Stored rows –
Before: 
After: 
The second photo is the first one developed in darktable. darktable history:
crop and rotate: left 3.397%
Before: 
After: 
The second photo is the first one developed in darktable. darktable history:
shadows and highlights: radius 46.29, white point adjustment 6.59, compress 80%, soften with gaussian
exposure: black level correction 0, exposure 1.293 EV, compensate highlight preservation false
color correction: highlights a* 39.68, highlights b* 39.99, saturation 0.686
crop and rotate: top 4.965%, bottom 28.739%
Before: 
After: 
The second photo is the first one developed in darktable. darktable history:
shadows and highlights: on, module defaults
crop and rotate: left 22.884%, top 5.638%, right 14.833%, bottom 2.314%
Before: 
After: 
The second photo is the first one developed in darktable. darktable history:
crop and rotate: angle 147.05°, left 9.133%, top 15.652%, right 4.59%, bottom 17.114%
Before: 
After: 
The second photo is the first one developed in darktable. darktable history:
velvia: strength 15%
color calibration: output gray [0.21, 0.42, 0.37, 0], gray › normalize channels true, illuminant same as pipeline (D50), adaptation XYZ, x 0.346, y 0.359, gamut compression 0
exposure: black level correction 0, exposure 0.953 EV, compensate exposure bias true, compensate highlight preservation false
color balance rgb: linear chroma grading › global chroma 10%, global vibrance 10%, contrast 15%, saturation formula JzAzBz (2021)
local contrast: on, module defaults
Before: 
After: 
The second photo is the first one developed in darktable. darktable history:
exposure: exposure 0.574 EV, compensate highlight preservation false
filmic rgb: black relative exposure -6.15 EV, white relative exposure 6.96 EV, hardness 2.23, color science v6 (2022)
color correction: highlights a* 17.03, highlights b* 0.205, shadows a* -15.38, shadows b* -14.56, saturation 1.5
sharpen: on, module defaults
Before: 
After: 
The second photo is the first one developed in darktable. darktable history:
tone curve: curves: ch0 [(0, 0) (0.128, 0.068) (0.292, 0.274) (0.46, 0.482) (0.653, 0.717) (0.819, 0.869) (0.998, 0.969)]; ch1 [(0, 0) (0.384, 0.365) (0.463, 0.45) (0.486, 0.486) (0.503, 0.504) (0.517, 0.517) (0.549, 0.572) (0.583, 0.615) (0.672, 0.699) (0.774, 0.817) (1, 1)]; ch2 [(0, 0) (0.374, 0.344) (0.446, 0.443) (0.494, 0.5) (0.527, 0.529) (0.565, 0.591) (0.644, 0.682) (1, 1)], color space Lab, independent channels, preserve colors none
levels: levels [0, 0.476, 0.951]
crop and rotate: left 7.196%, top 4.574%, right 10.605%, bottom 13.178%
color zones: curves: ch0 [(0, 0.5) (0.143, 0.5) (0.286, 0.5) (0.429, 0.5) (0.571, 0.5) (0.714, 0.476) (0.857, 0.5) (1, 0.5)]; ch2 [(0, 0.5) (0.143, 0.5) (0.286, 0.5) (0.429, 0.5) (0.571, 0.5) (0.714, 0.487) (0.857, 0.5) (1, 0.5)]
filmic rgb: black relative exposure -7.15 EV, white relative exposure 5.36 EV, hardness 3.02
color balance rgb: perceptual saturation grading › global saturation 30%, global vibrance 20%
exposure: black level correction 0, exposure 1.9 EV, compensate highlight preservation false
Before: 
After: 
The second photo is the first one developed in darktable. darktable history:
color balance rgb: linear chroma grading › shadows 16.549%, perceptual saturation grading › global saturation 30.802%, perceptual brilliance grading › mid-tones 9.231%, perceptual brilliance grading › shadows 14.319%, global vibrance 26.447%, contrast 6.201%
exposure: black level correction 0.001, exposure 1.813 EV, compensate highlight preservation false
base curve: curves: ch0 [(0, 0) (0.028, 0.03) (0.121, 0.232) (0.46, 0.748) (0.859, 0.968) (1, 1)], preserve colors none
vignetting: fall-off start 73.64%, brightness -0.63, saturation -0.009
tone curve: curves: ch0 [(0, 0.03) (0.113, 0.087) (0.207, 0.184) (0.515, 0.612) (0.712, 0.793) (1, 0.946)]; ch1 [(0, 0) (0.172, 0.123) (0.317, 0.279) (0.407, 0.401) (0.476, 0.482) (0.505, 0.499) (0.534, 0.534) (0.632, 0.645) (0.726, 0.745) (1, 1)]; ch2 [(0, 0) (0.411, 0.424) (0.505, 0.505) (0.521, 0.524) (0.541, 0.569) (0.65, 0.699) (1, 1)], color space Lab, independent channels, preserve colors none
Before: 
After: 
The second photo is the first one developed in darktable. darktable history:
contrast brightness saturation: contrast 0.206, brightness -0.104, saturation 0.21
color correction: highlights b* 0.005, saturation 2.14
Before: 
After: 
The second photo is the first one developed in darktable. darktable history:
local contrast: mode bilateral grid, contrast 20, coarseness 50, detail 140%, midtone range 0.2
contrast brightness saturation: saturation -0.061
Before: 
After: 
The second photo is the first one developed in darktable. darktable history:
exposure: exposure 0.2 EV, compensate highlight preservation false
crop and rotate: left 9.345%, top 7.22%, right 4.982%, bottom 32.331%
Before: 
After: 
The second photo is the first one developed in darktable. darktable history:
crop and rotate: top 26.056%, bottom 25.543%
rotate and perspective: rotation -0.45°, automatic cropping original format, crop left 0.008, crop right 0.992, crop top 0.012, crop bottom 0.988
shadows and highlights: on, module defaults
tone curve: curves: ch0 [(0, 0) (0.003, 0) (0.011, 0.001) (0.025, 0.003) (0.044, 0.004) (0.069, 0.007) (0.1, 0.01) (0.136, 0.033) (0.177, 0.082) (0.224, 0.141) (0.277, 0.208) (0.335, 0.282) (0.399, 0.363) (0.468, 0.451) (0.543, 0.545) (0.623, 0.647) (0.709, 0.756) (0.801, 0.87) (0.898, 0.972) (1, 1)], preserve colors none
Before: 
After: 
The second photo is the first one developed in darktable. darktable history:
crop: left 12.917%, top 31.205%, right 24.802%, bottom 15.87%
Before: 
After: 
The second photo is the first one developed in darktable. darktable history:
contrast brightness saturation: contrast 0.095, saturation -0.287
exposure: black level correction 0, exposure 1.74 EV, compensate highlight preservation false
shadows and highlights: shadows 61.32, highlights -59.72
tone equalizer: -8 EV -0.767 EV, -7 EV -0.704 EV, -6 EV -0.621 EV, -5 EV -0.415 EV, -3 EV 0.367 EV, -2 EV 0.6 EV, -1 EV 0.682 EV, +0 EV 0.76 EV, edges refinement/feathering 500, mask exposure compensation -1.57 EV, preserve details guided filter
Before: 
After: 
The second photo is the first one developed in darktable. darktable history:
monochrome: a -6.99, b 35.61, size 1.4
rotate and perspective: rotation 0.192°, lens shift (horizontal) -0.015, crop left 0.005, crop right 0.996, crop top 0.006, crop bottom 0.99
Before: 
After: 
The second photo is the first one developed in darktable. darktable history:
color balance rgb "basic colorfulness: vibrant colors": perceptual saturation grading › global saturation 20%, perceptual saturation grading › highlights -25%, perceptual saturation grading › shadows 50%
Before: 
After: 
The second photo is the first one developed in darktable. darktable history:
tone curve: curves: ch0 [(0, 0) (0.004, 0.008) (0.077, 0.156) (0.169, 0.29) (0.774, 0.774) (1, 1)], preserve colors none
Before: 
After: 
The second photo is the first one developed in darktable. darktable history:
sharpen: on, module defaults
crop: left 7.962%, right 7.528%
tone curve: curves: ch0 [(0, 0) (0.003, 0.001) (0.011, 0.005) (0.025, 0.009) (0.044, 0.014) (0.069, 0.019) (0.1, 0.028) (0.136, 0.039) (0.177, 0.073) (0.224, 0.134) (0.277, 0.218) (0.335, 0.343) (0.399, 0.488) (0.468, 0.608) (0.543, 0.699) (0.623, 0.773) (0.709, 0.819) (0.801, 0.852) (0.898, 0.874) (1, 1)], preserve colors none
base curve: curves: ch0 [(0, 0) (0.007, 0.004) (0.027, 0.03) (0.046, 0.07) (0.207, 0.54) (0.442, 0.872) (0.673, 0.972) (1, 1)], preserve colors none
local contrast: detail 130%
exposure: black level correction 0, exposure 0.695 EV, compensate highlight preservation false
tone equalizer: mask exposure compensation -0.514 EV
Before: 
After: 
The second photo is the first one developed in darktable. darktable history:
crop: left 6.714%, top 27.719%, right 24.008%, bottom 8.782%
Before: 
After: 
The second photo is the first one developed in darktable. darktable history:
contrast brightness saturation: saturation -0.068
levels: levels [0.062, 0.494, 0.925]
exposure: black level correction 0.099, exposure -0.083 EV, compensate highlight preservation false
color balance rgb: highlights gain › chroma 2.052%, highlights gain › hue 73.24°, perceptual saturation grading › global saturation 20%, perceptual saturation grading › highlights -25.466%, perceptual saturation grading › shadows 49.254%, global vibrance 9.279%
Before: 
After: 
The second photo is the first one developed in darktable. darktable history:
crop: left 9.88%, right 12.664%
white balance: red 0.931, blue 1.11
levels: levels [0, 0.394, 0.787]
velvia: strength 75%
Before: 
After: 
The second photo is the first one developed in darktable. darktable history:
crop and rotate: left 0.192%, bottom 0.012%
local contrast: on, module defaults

Set task – Please format the entries above, beginning at the first line and stopping after the line that contains "crop and rotate: left 3.397%", as a Markdown table with a Row column holding each line's number and a Line column holding its text. Leave out any blank lines.

Task output –
| Row | Line |
|---|---|
| 1 | Before:  |
| 2 | After:  |
| 3 | The second photo is the first one developed in darktable. darktable history: |
| 4 | crop and rotate: left 3.397% |